■ What this task involves: Start at the line in the entries below that contains "thumb cmc: (182, 228)", stop at the line that contains "thumb ip: (402, 208)", and output exactly the lines in that span, both ends included.

■ Data extracts:

⟨

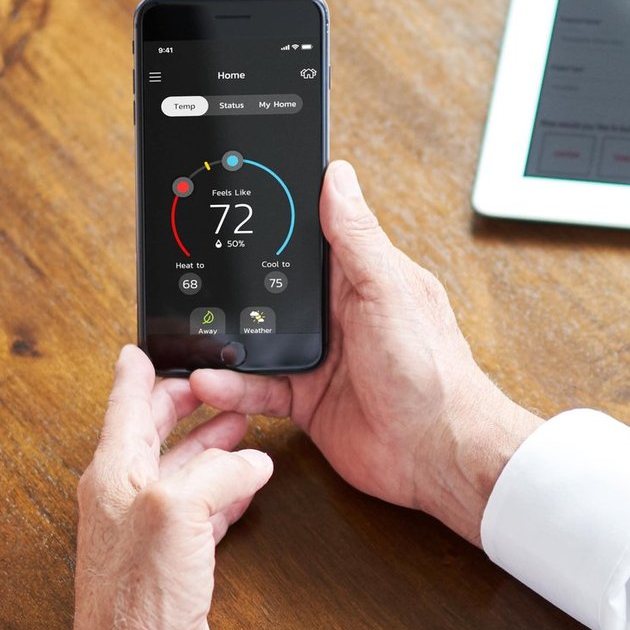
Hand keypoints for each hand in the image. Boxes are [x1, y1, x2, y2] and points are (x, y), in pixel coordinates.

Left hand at [73, 347, 275, 629]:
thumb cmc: (140, 595)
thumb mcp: (179, 510)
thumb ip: (218, 473)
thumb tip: (250, 460)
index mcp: (112, 473)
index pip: (125, 405)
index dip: (137, 372)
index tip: (142, 346)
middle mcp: (123, 497)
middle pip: (153, 433)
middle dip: (185, 404)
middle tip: (210, 380)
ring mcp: (146, 532)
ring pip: (181, 471)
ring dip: (209, 445)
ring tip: (239, 423)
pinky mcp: (171, 563)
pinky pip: (199, 511)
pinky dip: (223, 490)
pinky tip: (245, 483)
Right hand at [190, 160, 539, 543]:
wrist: (438, 453)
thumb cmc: (432, 370)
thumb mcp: (388, 291)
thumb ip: (356, 238)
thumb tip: (337, 176)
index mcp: (360, 278)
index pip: (311, 237)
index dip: (277, 220)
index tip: (236, 202)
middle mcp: (338, 314)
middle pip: (274, 287)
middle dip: (236, 283)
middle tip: (193, 272)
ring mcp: (320, 357)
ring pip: (259, 337)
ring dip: (226, 337)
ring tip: (191, 331)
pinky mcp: (306, 399)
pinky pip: (258, 387)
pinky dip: (232, 385)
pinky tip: (210, 379)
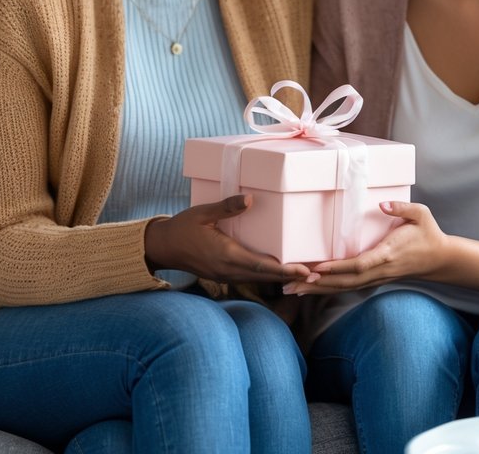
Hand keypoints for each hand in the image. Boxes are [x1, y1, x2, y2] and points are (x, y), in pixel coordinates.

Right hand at [144, 194, 311, 282]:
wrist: (162, 247)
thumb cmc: (182, 228)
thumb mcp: (203, 213)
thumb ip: (227, 207)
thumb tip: (249, 200)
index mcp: (226, 255)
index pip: (262, 266)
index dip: (285, 269)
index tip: (305, 270)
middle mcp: (228, 269)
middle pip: (266, 276)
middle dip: (291, 276)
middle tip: (317, 274)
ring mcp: (225, 275)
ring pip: (258, 279)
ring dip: (280, 277)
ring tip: (304, 274)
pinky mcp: (223, 274)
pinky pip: (249, 277)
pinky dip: (266, 276)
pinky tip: (278, 271)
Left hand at [282, 200, 447, 294]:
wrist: (439, 260)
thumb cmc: (428, 234)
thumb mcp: (421, 215)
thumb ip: (402, 208)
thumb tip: (383, 204)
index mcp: (388, 253)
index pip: (359, 264)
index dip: (338, 267)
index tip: (317, 268)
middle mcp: (380, 270)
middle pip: (345, 281)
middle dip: (317, 284)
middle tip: (290, 283)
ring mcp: (377, 277)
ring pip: (344, 287)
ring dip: (318, 290)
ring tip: (291, 289)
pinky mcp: (374, 279)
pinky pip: (348, 286)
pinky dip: (328, 289)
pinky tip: (311, 289)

⟩

■ Answer below:
thumb cmc: (182, 228)
thumb mcp: (203, 213)
thumb ip: (227, 207)
thumb tip: (249, 200)
index mcp: (226, 255)
index pip: (262, 266)
index dip: (285, 269)
index tip: (305, 270)
middle mcp: (228, 269)
middle pip: (266, 276)
middle dip: (291, 276)
middle tip: (317, 274)
ring mcp: (225, 275)
ring pip: (258, 279)
ring dip: (280, 277)
ring tip: (304, 274)
pinky mcp: (223, 274)
pinky pip: (249, 277)
pinky dip: (266, 276)
pinky tip: (278, 271)
Left hand at [282, 200, 447, 294]:
wrist: (439, 260)
thumb cmc: (428, 234)
thumb mcp: (421, 215)
thumb ip: (402, 208)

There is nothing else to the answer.